Although frazzled new parents may beg to differ, infants do sleep more than adults. This sleep pattern is seen in a wide variety of mammalian species, with some obvious selective advantages. Sleep is a time of reduced body and brain metabolic rate [1,2], allowing energy conservation, particularly if a warm place is available, as can be provided by a compliant parent or sibling. The sleeping, quiescent infant is also less likely to attract predators and is easier to transport. At the earliest ages, infants who have not yet opened their eyes and whose cortex is not yet developed have limited learning opportunities from interactions with the outside world: another reason for reduced waking.

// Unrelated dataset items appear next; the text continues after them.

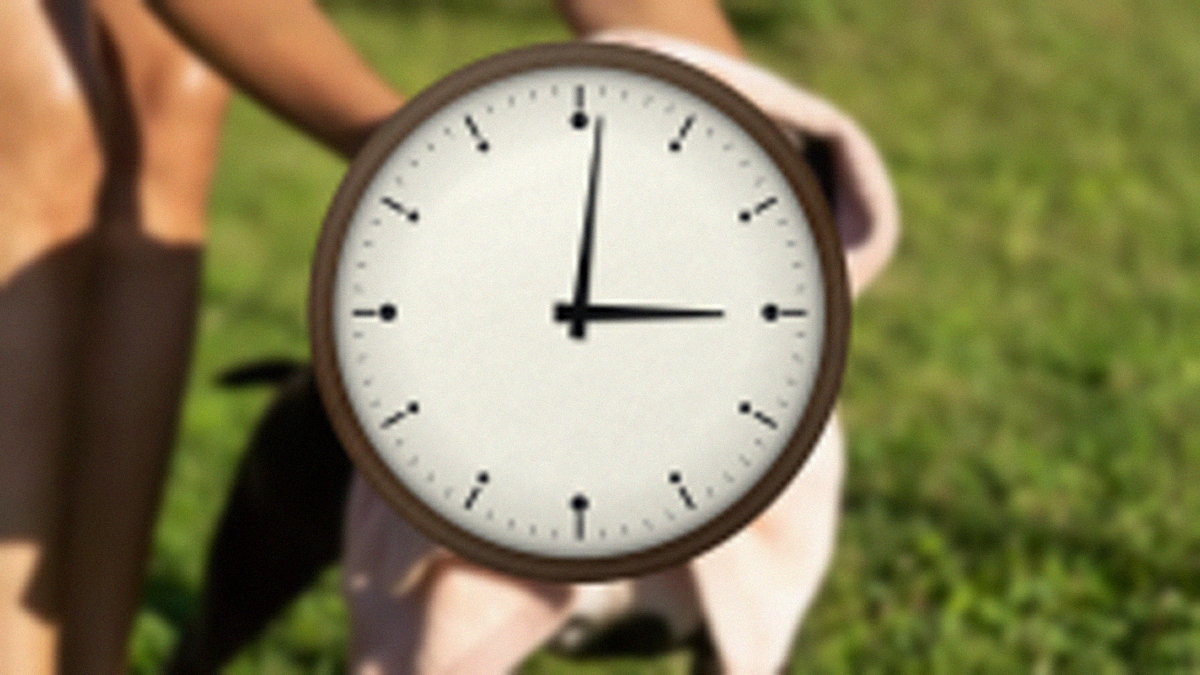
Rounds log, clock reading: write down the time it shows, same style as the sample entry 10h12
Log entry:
3h01
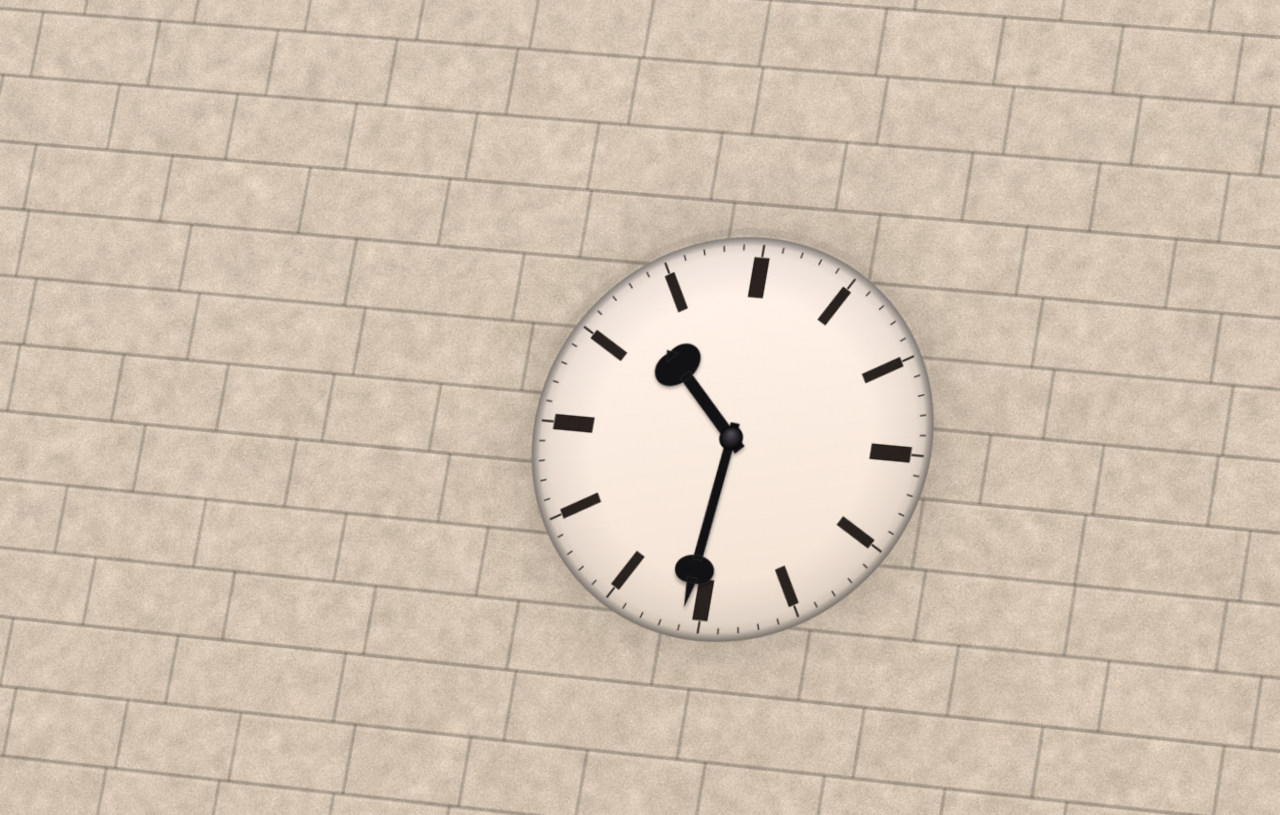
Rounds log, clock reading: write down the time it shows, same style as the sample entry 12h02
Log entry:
10h31
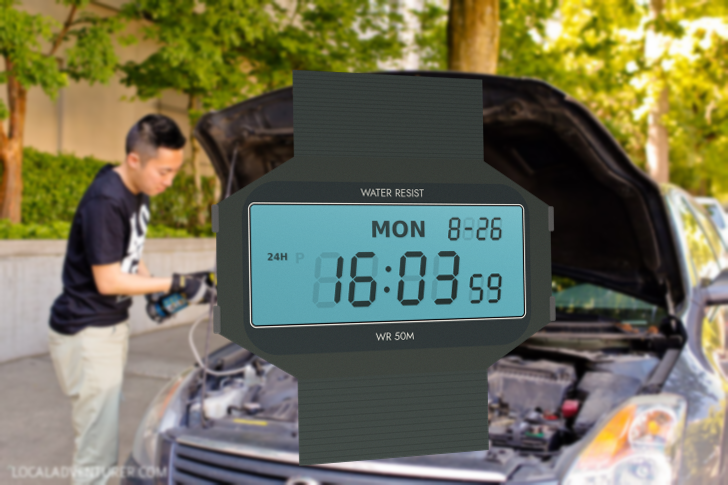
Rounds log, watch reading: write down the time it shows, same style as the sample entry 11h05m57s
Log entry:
16h03m59s
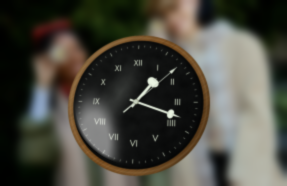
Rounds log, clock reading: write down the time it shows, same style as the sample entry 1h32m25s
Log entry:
1h18m08s
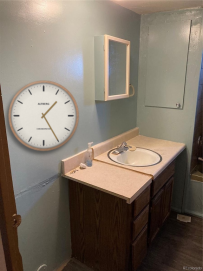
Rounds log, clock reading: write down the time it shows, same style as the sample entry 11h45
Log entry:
1h25
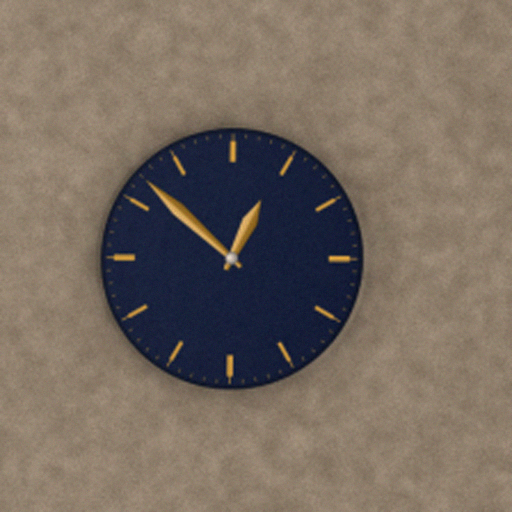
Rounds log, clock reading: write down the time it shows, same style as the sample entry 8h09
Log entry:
12h52
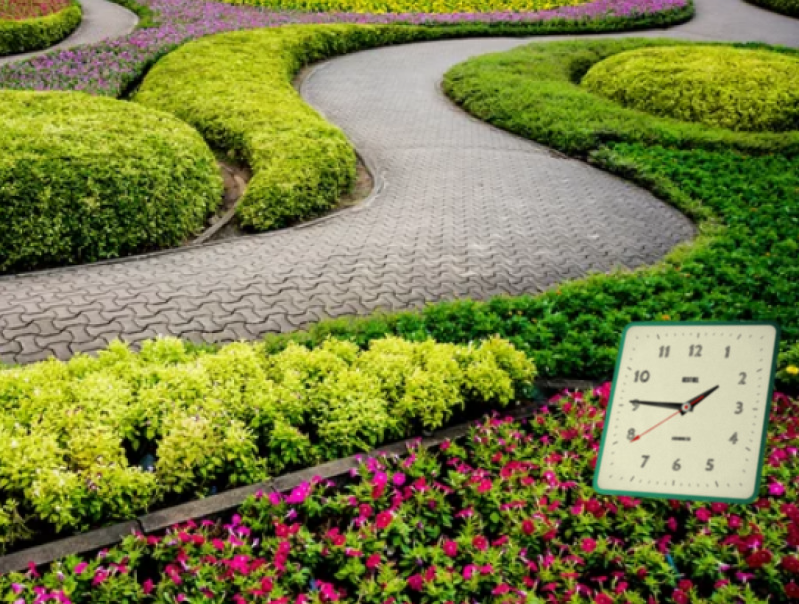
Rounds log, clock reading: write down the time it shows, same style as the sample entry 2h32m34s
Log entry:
1h45m39s
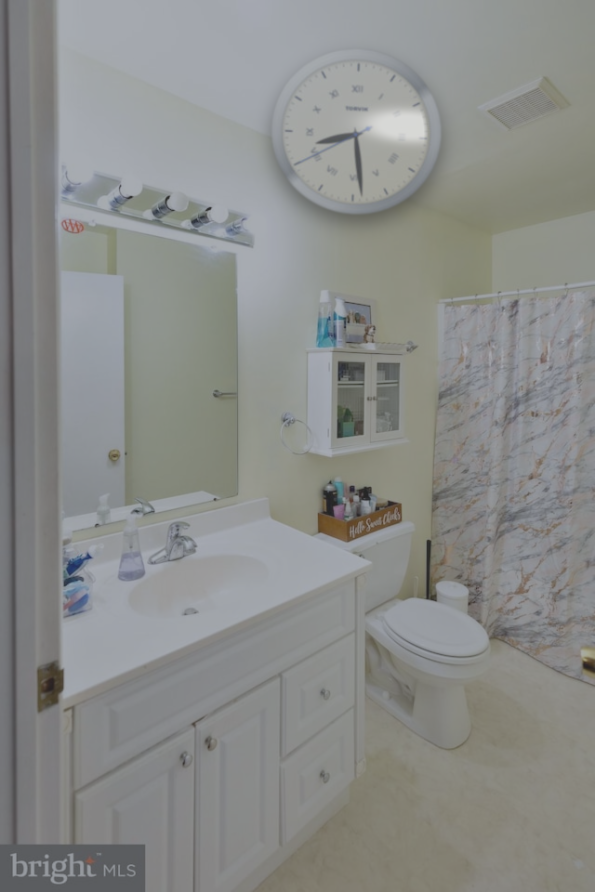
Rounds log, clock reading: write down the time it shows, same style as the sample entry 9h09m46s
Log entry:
8h28m40s
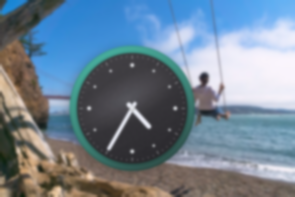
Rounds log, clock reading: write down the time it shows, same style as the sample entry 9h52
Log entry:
4h35
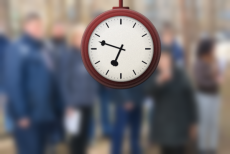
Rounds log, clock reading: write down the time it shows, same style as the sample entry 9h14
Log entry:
6h48
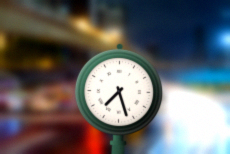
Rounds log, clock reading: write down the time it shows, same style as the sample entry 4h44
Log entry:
7h27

But sleep comes in many forms. Evolutionary arguments may make sense for slow-wave deep sleep patterns at birth that are associated with a general shutdown of the brain, but may not provide such an obvious explanation for the relative predominance of rapid eye movement (REM) sleep. For example, in human neonates REM sleep constitutes approximately eight hours per day, or 50% of the total sleep time, whereas human adults devote less than two hours per day, or 20% of their seven to eight hours of sleep time, to REM sleep [3]. REM sleep is characterized by high brain metabolic and neuronal activity rates [4], reduced muscle tone, irregular and relatively automatic respiration uncoupled from its usual regulatory mechanisms [5], and diminished thermoregulation [6]. These properties seem maladaptive, which suggests that there must be some compensatory survival benefit for REM sleep to have persisted. Could REM sleep play a particularly important role in development?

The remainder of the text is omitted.